On Tue, 27 May 2025, 23:57 Martin Harriman, @.***> wrote:
larvacea left a comment (bottlerocket-os/bottlerocket#4543) https://github.com/bottlerocket-os/bottlerocket/issues/4543#issuecomment-2914253896
Do you need anything beyond enabling kexec in the kernel? Bottlerocket does enable the syscall today in all three kernels.
— Reply to this email directly, view it on GitHub https://github.com/bottlerocket-os/bottlerocket/issues/4543#issuecomment-2914253896, or unsubscribe https://github.com/notifications/unsubscribe-auth/AABAI6HVLYDG6I4EL4PRJS33ATNT7AVCNFSM6AAAAAB576PSDGVHI2DSMVQWIX3LMV43OSLTON2WKQ3PNVWWK3TUHMZDSMJUGI2TGOBZGY . You are receiving this because you were mentioned.Message ID: @.***>
kexec relies on kernel drivers to implement a PCI device shutdown hook correctly in order to work reliably. As one example, in-flight DMA requests need to complete before the kexec, or else they can corrupt memory in the new kernel.
In my experience, working mostly within a bounded set of server-class hardware, driver-related issues are uncommon but not unheard of. I wouldn't advise using kexec with uncontrolled hardware where it hasn't specifically been qualified.
I also regard kexec as largely incompatible with Secure Boot. Much ado about SBAT goes into many of the factors, but it's very difficult to reason about the security of the kernel after it starts running. Loading an unsigned kernel module, mounting an unverified filesystem, or running a userspace process with full capabilities could all potentially compromise the kernel.
Whether or not kexec supports UKIs, or zboot images, it can't extend the chain of trust from Secure Boot to a new Linux kernel and userspace, unless perhaps invoked very early, before any of those other events could have happened.
You would need a different threat model, like "Secure Kexec", that established how the new Linux environment could trust the old Linux environment had not been compromised, and that it was free of implementation defects like the driver issues that might cause damage. TPM-backed secrets might or might not be available under the weaker guarantees of this threat model.
Thanks @bcressey for spending the time to share your analysis and insight here. You raise important concerns about the fundamental trust model with kexec that I hadn't really considered before.
I understand your point that kexec inherently requires trusting the running kernel to load the next one, which creates a different security model than a full firmware reboot. Even with kexec_load_file() checking signatures, a compromised kernel could subvert this process.
Regarding the TPM/attestation issues - you're right that without a firmware reset, PCRs would just be extended rather than reset, making it impossible to distinguish a clean boot from a kexec.
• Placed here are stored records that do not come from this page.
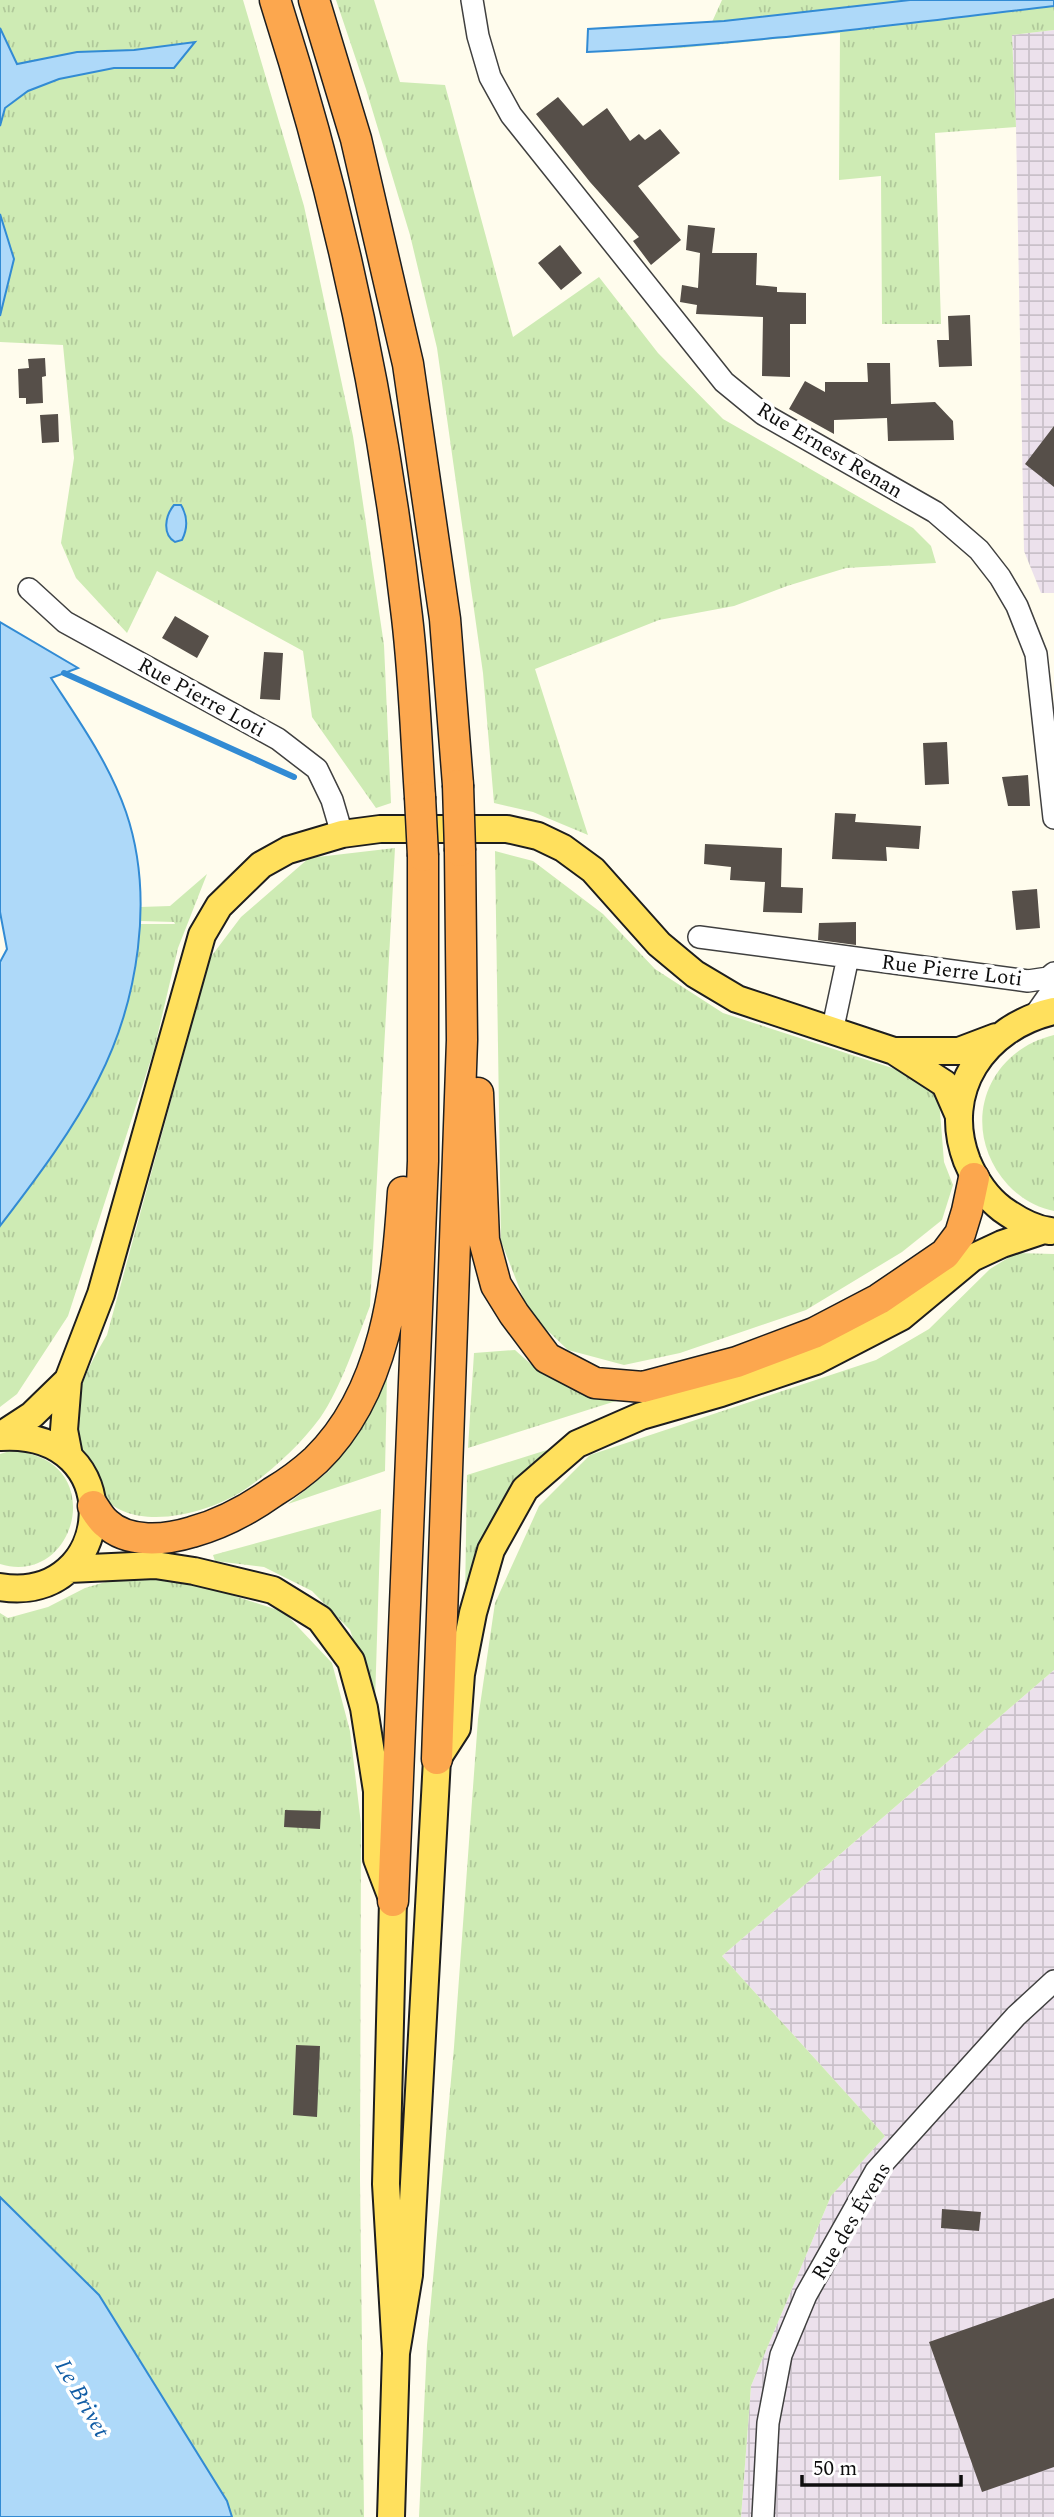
<svg xmlns="http://www.w3.org/2000/svg" width="1054" height="2517" viewBox="0 0 1054 2517" font-family="Spectral,serif">
	<style>
		.industrial { fill: url(#industrial-grid) }
		.grass { fill: url(#grass-tufts) }
		.water { fill: #aed9f9; stroke: #328bd4; stroke-width: 2 }
		.lines { fill: none; stroke-linecap: round; stroke-linejoin: round }
		.stream { stroke: #328bd4; stroke-width: 6 }
		.building { fill: #564f49 }
		.minor-casing { stroke: #404040; stroke-width: 24 }
		.major-casing { stroke: #1e1e1e; stroke-width: 30 }
		.highway-casing { stroke: #1e1e1e; stroke-width: 33 }
		.minor { stroke: #fff; stroke-width: 21 }
		.major { stroke: #ffe05d; stroke-width: 26 }
		.highway { stroke: #fca74e; stroke-width: 30 }
		.highway-bridge-casing { stroke: #1e1e1e; stroke-width: 33; stroke-linecap: butt }
		.highway-bridge { stroke: #fca74e; stroke-width: 30 }
		.labels { text-anchor: middle; stroke-width: 7; stroke-linejoin: round; paint-order: stroke }
		.street-label { font-size: 21px; fill: #0d0d0d; stroke: #fff }
		.water-label { font-size: 23px; font-style: italic; fill: #105ca5; stroke: #fff }
	</style>
	<defs>
		<pattern id="industrial-grid" width="8" height="8" patternUnits="userSpaceOnUse" patternTransform="scale(1.75)"><rect width="8" height="8" fill="#ece1ec"/><path d="M0 4h8M4 0v8" fill="none" stroke="#c9c0c9"/></pattern>
		<pattern id="grass-tufts" width="24" height="20" patternUnits="userSpaceOnUse" patternTransform="scale(1.75)"><rect width="24" height="20" fill="#ceebb4"/><path d="M3 7l-1-3M5 7V3M7 7l1-3M15 17l-1-3M17 17v-4M19 17l1-3" fill="none" stroke="#b0c89a"/></pattern>
	</defs>
	<rect width="100%" height="100%" fill="#fffced"/>
	<path class="industrial" d="M1054,30V593H1041L1024,551L1016,127L1012,35Z
		M1054,1670V2517H741L751,2386L831,2196L885,2136L722,1956Z"/>
	<path class="grass" d="M0,0H243L304,206L353,436L384,645L391,803L376,808L312,717L303,651L157,571L127,633L76,578L61,543L74,458L63,345L0,342V316L14,259L0,214V126L4,109L28,91L59,79L114,68H174L194,42L134,50L77,52L17,64L0,28Z
		M336,0H374L400,82L445,85L513,337L599,277L658,353L723,419L913,528L931,546L936,563L846,568L787,586L734,606L659,620L535,669L588,835L533,812L494,803L483,673L437,348L410,235L366,89Z
		M722,0H1054V30L1012,35L1016,127L935,133L941,324H882L881,176L839,180L840,33L681,48L587,52L588,29L712,22Z
		M395,848L370,1306C357,1339 340,1390 320,1418C301,1444 274,1469 247,1488C212,1513 131,1536 100,1493C94,1485 91,1473 87,1464C83,1456 78,1448 76,1440C68,1404 89,1365 107,1335L210,958L241,917L309,858Z
		M495,851L533,861L603,914L655,969L723,1013L926,1079L939,1099L944,1162L953,1185L942,1220L902,1252L806,1310L680,1353L624,1365L568,1350L529,1313L501,1241Z
		M207,874L178,948L154,1050L68,1316L17,1394L0,1407V1226L45,1165L98,1081L117,1034L131,987L140,924H175L174,922L140,921V907L170,906Z
		M1054,1035V1211C1037,1208 1020,1198 1008,1185C959,1131 983,1052 1054,1035Z
		M1016,1253L1054,1254V1670L722,1956L885,2136L831,2196L751,2386L741,2517H419L427,2345L454,2047L478,1719L495,1603L539,1506L590,1455L876,1360L929,1329L990,1269Z
		M515,1350L542,1374L581,1392L616,1401L468,1448L474,1353Z
		M387,1375L385,1471L288,1504L329,1471L359,1430Z
		M550,1449L514,1482L465,1598L467,1475Z
		M10,1451C111,1455 78,1588 0,1564V1454Z
		M381,1509L375,1702L350,1630L312,1591L264,1567L215,1561L213,1555Z
		M136,1573L210,1588L284,1612L332,1663L350,1731L361,1824L360,2179L364,2517H232L227,2501L99,2295L0,2197V1613L8,1618L48,1607L85,1588Z"/>
	<path class="water" d="M910,0H1054V6C898,24 744,45 587,52L588,29L724,21Z
		M0,28L17,64L77,52L134,50L195,42L174,68H114L59,79L28,91L5,108L0,126Z
		M0,214L14,259L0,316Z
		M174,505H181C188,517 188,528 182,540L175,542C162,534 165,516 174,505Z
		M0,622L78,668L51,678C79,721 109,763 126,812C155,897 138,1002 98,1080C72,1132 35,1180 0,1226V962L7,949L0,912Z
		M0,2197L99,2295L227,2501L232,2517H0Z"/>
	<g class="lines">
		<path class="stream" d="M64,673L294,777"/>
	</g>
	<path class="building" d="M558,97L583,126L607,108L630,141L639,134L645,140L660,129L680,153L638,186L681,240L651,265L633,241L639,237L590,182L536,114Z
		M688,225L715,228L712,253H757L756,285L777,287V292L806,293V324H790V377L762,376L763,317L696,314L697,305L680,302L682,285L698,288L700,253L686,250Z
		M560,245L582,273L561,290L538,263Z
		M970,315L972,366L939,367L937,340H949L948,316Z
		M45,358L46,376L42,377L43,403L26,404V398H19L18,369L29,368L28,359Z
		M867,363H890L891,404L935,402L953,421L954,440L888,441L887,418L834,420V434L789,409L805,381L825,392V382H868Z
		M58,414L59,442L42,443L40,415Z
		M1054,426V487L1025,464Z
		M175,616L209,636L197,658L162,638Z
		M264,652L283,653L280,700L260,699Z
		M947,742L949,784L925,785L923,743Z
		M1028,775L1030,806H1008L1002,777Z
		M835,813L856,814L855,822L921,826L919,849L886,847L887,861L832,859Z
		M705,844L782,848L781,887L803,888L802,913L763,912L765,882L730,880L731,867L704,864Z
		M1037,889L1040,928L1016,930L1012,891Z
		M856,922V945L818,940L819,923Z
		M285,1810L321,1811L320,1829L284,1827Z
		M296,2045L320,2046L317,2117L293,2115Z
		M942,2209L981,2212L979,2231L941,2228Z
		M1054,2298V2467L982,2492L929,2342Z"/>
	<g class="lines">
		<g class="minor-casing">
			<path id="minor" d="M472,0L478,36L490,77L511,115L724,382L763,414L935,512L979,550L1000,577L1017,606L1036,654L1054,818
				M29,589L65,622L278,739L317,769L332,800L342,834
				M699,937L1028,981L1048,978L1054,973
				M1035,1015L1054,988
				M832,1032L848,957
				M763,2517L768,2423L781,2355L806,2295L876,2171L1016,2016L1054,1981"/>
		</g>
		<g class="major-casing">
			<path id="major" d="M894,1051H959L996,1037
				M1050,1231C1032,1229 1016,1219 1002,1209C985,1196 975,1180 967,1161C940,1091 984,1027 1054,1011
				M0,1436L32,1415L68,1380
				M0,1437C131,1428 116,1606 0,1587
				M69,1456L64,1430L68,1380L101,1294L202,935L219,906L261,865L288,850L342,834L380,829H507L538,836L563,848L593,870L659,944L695,974L737,999L894,1051L945,1084L959,1116
				M69,1569L155,1565L194,1571L273,1590L320,1619L351,1661L364,1708L377,1791V1859L393,1901L386,2184L396,2353L391,2517
				M396,2353L409,2275L437,1759L457,1728L461,1674L473,1613L491,1550L525,1489L577,1444L641,1416L721,1393L816,1361L901,1317L972,1258L1002,1244L1044,1230"/>
		</g>
		<g class="highway-casing">
			<path id="highway" d="M275,0C339,200 383,408 407,617C414,676 416,737 420,797
				M314,0L356,139L408,364L445,619L458,785
				M478,1093L484,1240L496,1285L514,1314L547,1358L595,1383L643,1387L737,1362L814,1333L879,1299L945,1254L960,1234L967,1211L974,1178
				M93,1506C97,1512 101,1519 106,1523C128,1544 166,1540 192,1532C221,1524 249,1509 273,1492C288,1483 303,1472 316,1460C386,1392 397,1285 403,1192
				M437,1759L462,1040L460,851
				M393,1901L423,1161V856"/>
		</g>
		<use href="#minor" class="minor"/>
		<use href="#major" class="major"/>
		<use href="#highway" class="highway"/>
		<g class="highway-bridge-casing">
			<path id="highway-bridge" d="M458,785L460,851
				M420,797L423,856"/>
		</g>
		<use href="#highway-bridge" class="highway-bridge"/>
	</g>
	<g class="labels">
		<g class="street-label">
			<text transform="translate(830 450) rotate(31)" y="7">Rue Ernest Renan</text>
			<text transform="translate(202 697) rotate(29)" y="7">Rue Pierre Loti</text>
			<text transform="translate(952 970) rotate(7)" y="7">Rue Pierre Loti</text>
			<text transform="translate(851 2221) rotate(-59)" y="7">Rue des Évens</text>
		</g>
		<g class="water-label">
			<text transform="translate(83 2398) rotate(60)" y="8">Le Brivet</text>
		</g>
	</g>
	<path d="M802 2475v10h159v-10" fill="none" stroke="#0d0d0d" stroke-width="3.5"/>
	<text x="813" y="2475" font-size="21" fill="#0d0d0d" stroke="#ffffff" stroke-width="5" paint-order="stroke">50 m</text>
</svg>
This breaks both remote attestation and TPM-sealed secrets.
I have read the "Much ado about SBAT" article before and it is very interesting, but you put it in a new light for me in the context of maintaining security guarantees in a running system.
Given Bottlerocket's security-first approach and the fundamental differences in trust model between firmware reboot and kexec, I can see why you'd consider them incompatible. The faster boot times don't seem worth compromising the security guarantees that Bottlerocket provides.
I am fine with closing this issue as a "Won't Fix" given this conversation.
There are some things that I think could still make it interesting, such as;
- in commodity hardware, the firmware is more often the weakest link than the running kernel - the security of the firmware is often not great
- running the kernel in
integritymode and with a limited set of file systems makes it very difficult to compromise the running kernel
But, we are looking at running some relatively niche filesystems in our main kernel, so I do actually think we would like to do a firmware anchored reboot of our nodes relatively often until we can do a full and proper audit.